■ **課題 1**:
第三者委員会の設置をめぐる文章では、調査報告の提出期限はいつを目途としているか。
■ **課題 2**:
第三者委員会の設置をめぐる文章を、最後の文の後から書き継ぐこと。

■ **本文**:
++++++++++

今回の件は週刊誌報道をきっかけとしていますが、これを調査するにあたり、社内調査のような当事者によるヒアリングのみでは、身内による甘い評価に陥る可能性があり、客観的な事実を把握することには限界があると判断いたしました。従いまして、事実関係を明らかにするために、客観性と独立性が担保された調査が必要だと考えました。

当社としましては、初めての対応ではありましたが、担当部署から日弁連ガイドラインに関する専門的な説明を受け、自らも内容をよく理解した上で、利害関係を持たない弁護士で構成された第三者委員会の設置を決定いたしました。この形が最も信頼性と透明性を確保できると考えたわけでございます。

次に、17日の会見におけるフジテレビ役員の発言についてご説明いたします。この時点で、フジテレビとしましては、第三者委員会の設置を視野に入れつつも、最終的な決定に至っておらず、会見で担当役員が第三者の弁護士を中心とした調査委員会ですと曖昧な発言をいたしました。

この発言により、甘い調査を疑われる事態となり、調査への姿勢に疑問を生じさせたことにつきましては、この席でお詫び申し上げます。

17日の会見後、フジメディアホールディングスとしては、事態を重く受け止め、信頼回復を最優先課題とし、迅速な対応が必要だと判断いたしました。同時に、弁護士側からも。第三者委員会の設置にフジメディアホールディングスの主体的関与が必要との提案を受け、フジテレビと協議の上、23日、両社の臨時取締役会で設置を決議し、調査を正式に正式に委嘱いたしました。

この第三者委員会は、日本弁護士連合会が策定した企業等不祥事における第三者委員会ガイドラインに準拠しており、利害関係を持たない弁護士のみで構成されております。本調査委員からは、調査報告の提出期限を3月末を目途としているとの説明を受けております。

++++++++++

■ **資料**:
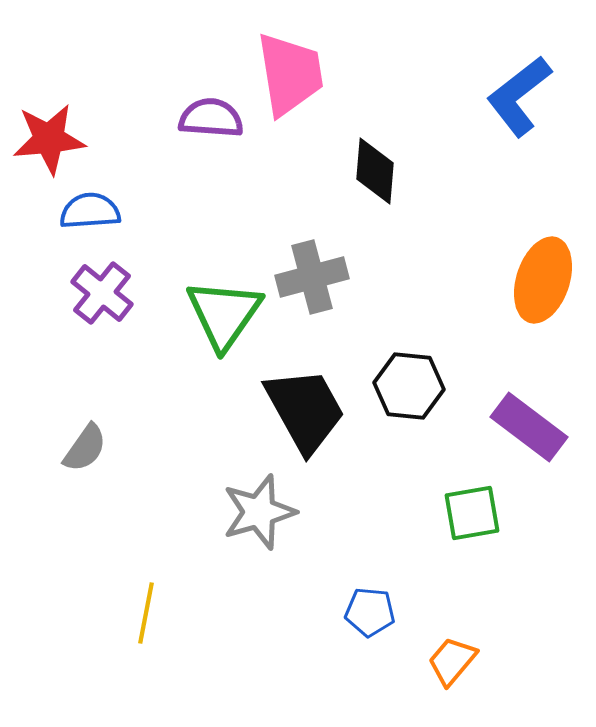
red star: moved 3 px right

++++++++++

■ **解答 1**:
3月末を目途としている。

■ **解答 2**:
報告が提出され次第、速やかに公表いたします。フジテレビおよびフジメディアホールディングス当社としては、信頼回復に向け、第三者委員会の設置に加え、できる限りの対策を講じ、透明性のある対応を進めてまいります。私からは以上でございます。
会見には191媒体、473人が参加。午後4時に始まった会見は日付をまたいで午前2時23分、所要約10時間23分で終了。質問は116回にも及びましたけれども、会見から4時間が経過した午後8時ごろには退席する記者も出始め、開始から約6時間経過した午後10時頃には約15分の休憩が設けられたました。フジ本社の最寄り駅・台場駅発新橋行きのゆりかもめ終電の0時9分を前に退席する報道陣が相次ぎ、会見の最後まで出席したのは約3割だったとのことです。


2.CM差し止めに当面変更はない


港浩一社長と嘉納修治会長の辞任を発表して経営責任の明確化を図った形のフジテレビですけれども、それで、企業のCM出稿が早期に再開するかは分かりません。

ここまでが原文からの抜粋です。